A helpful guide for misunderstood winter Olympic sports

By: Robert Jamieson ~Staff Writer~

While the sport of curling gets a steady stream of admiration from its viewers, it also comes with much confusion as to what is actually happening during the event. Lucky for you, the resident expert on curling is here to explain its scoring, rules and lingo.

The name curling comes from the stone’s ability to curl — or spin — when thrown. Curling is played between two opposing teams with the objective of scoring more points than the other team.

In the most basic sense, you get points when you get your stone closer to the button — the center of the ice — than your opponent’s stone. The button is the inner-most circle of the target at the end of the rink, which is called the house.
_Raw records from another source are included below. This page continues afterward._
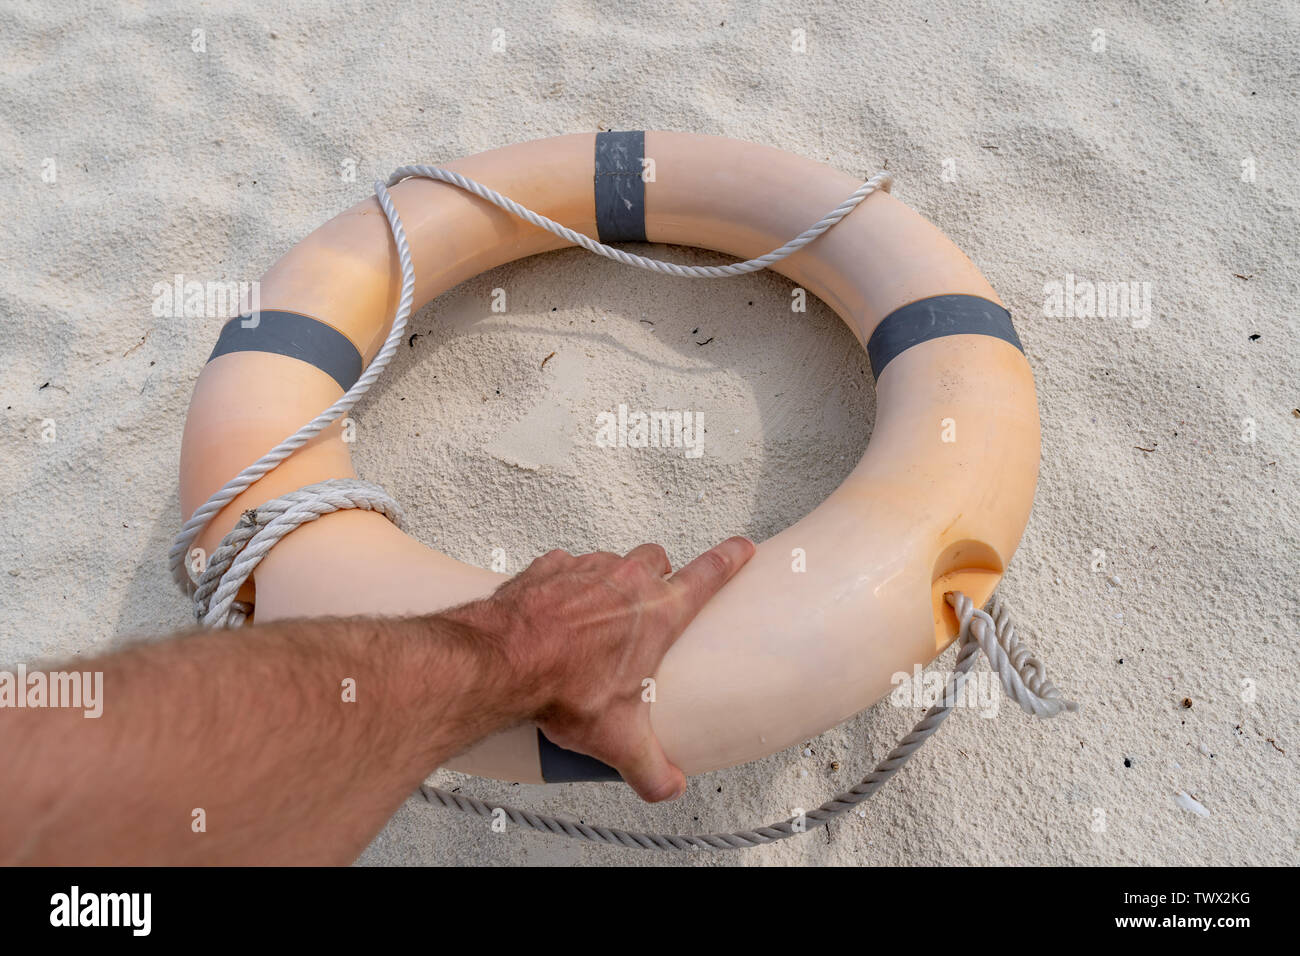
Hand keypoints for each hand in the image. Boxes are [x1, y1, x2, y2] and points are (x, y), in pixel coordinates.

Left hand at [449, 537, 754, 801]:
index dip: (730, 559)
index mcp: (658, 612)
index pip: (709, 574)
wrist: (501, 661)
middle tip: (648, 607)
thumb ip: (652, 769)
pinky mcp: (549, 567)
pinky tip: (556, 613)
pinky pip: (567, 566)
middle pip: (658, 560)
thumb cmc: (564, 689)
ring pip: (612, 561)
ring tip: (595, 620)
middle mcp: (627, 580)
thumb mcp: (618, 740)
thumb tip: (670, 788)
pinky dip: (566, 583)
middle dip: (659, 576)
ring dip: (610, 583)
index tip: (741, 548)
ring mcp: (586, 568)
There are 10 ends in a curling match, which are similar to innings in baseball. Each team throws eight times in an end, and each player throws twice in each end with teams alternating shots. For all you math majors out there this means there are four players on each team. If you have been watching at home, this much you should already know.

These four players make up the positions of lead, second, third and skip. The lead throws the first two stones in each end, and the second throws the third and fourth.
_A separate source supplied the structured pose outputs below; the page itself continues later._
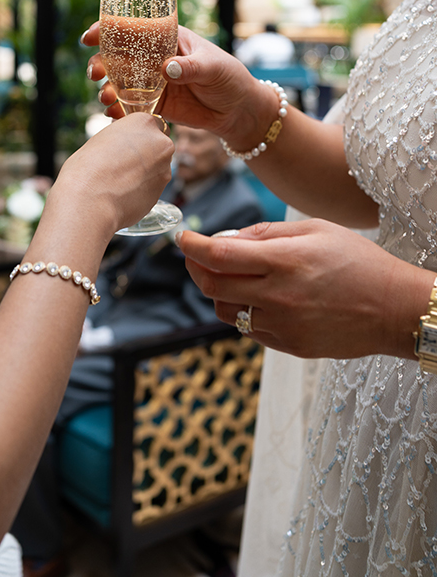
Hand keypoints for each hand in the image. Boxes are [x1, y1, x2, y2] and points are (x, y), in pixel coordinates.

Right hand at [54, 112, 173, 236]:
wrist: (89, 200)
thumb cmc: (87, 167)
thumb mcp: (102, 139)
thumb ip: (121, 139)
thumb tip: (124, 147)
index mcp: (145, 122)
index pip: (149, 124)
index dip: (138, 135)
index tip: (126, 144)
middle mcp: (161, 143)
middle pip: (158, 145)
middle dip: (145, 153)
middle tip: (122, 163)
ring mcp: (164, 169)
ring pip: (157, 167)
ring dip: (144, 172)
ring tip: (119, 182)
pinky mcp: (161, 192)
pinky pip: (152, 186)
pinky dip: (142, 189)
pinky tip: (123, 193)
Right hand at [83, 23, 274, 145]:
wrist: (238, 111)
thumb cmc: (229, 78)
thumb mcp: (213, 67)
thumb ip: (190, 67)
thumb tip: (167, 68)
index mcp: (166, 38)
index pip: (132, 29)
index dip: (107, 30)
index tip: (90, 37)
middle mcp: (153, 59)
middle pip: (117, 56)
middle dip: (100, 63)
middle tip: (96, 74)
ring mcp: (151, 82)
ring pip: (119, 83)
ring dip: (106, 89)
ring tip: (106, 98)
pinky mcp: (154, 105)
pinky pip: (129, 106)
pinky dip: (118, 111)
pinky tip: (114, 115)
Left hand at [176, 219, 433, 360]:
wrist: (394, 309)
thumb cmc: (357, 260)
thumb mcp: (315, 230)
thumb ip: (264, 234)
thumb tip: (223, 240)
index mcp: (285, 261)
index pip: (219, 255)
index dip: (192, 246)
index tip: (181, 238)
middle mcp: (279, 296)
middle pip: (213, 286)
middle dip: (197, 268)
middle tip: (197, 256)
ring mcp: (283, 326)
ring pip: (224, 311)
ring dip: (217, 292)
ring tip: (231, 277)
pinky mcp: (289, 346)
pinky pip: (247, 329)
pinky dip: (242, 311)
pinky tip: (259, 298)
They are also the primary sweepers for the third throws the next two stones and the skip (captain) who throws the last two and determines the team’s strategy. If your team has the hammer, it means you throw last in that end, which is a big advantage when attempting to score points.
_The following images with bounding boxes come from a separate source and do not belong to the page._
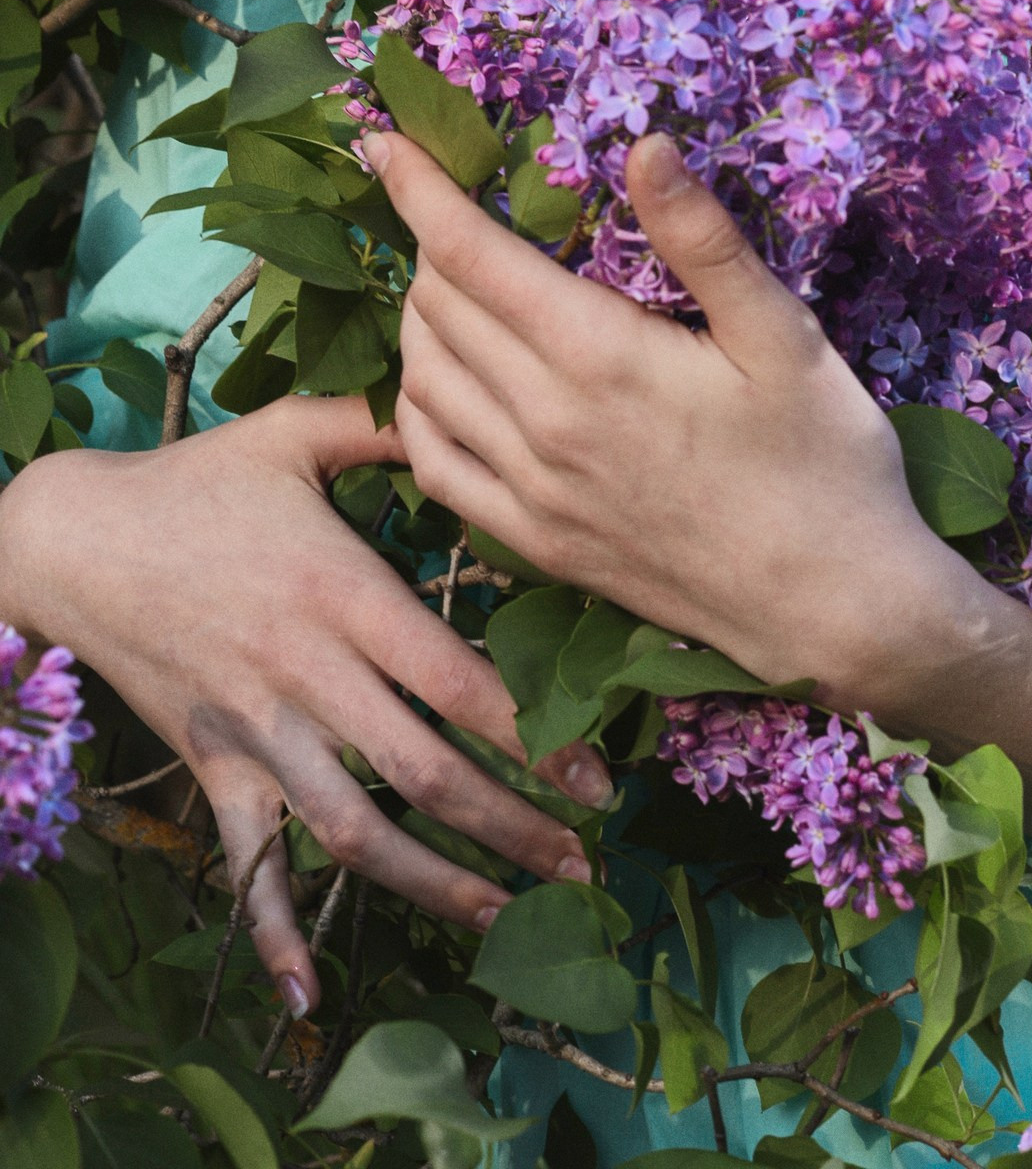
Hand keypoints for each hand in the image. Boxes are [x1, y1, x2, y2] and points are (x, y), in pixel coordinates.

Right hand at [0, 395, 608, 1016]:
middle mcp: (305, 672)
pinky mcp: (211, 766)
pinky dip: (275, 932)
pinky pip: (249, 861)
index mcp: (341, 592)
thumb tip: (466, 399)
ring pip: (353, 829)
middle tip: (583, 861)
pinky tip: (312, 994)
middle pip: (422, 771)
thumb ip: (385, 420)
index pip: (454, 682)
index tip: (594, 775)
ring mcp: (255, 730)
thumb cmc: (197, 480)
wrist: (73, 539)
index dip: (531, 737)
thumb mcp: (292, 431)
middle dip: (510, 826)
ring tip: (507, 912)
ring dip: (434, 882)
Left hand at [375, 131, 995, 711]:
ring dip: (420, 315)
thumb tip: (647, 145)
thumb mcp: (784, 335)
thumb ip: (703, 239)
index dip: (417, 188)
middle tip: (453, 203)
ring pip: (422, 379)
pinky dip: (417, 405)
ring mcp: (531, 492)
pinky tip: (441, 379)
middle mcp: (543, 424)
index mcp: (598, 358)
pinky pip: (434, 464)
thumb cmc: (824, 462)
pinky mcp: (535, 543)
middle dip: (427, 239)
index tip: (383, 137)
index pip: (469, 254)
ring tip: (450, 278)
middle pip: (436, 306)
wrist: (831, 610)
The hammer is only switched to the opposite team if a point is scored in that end. If the team without the hammer scores, it is a big loss for the team who had the hammer, similar to breaking serve in tennis.

Easy enough, right? Let’s get a little more technical. The two players with the brooms in their hand who follow the stone as it travels down the ice are called sweepers. Sweeping is necessary when the stone needs to pick up speed. If you hear a lot of yelling during sweeping, it is because the skip or third is yelling, “Hurry hard,” which orders the sweepers to begin sweeping.

Often considered “chess on ice,” curling has much more of a resemblance to shuffleboard. As stated above, the primary object is to get your stone closest to the button.

Each stone you get closer than your opponent’s is worth one point. Some throws will end up short of the house because the players are attempting to throw a guard or a block. This is to either block the opponents’ stone from entering the house or to guard your stone from being bumped out of the house.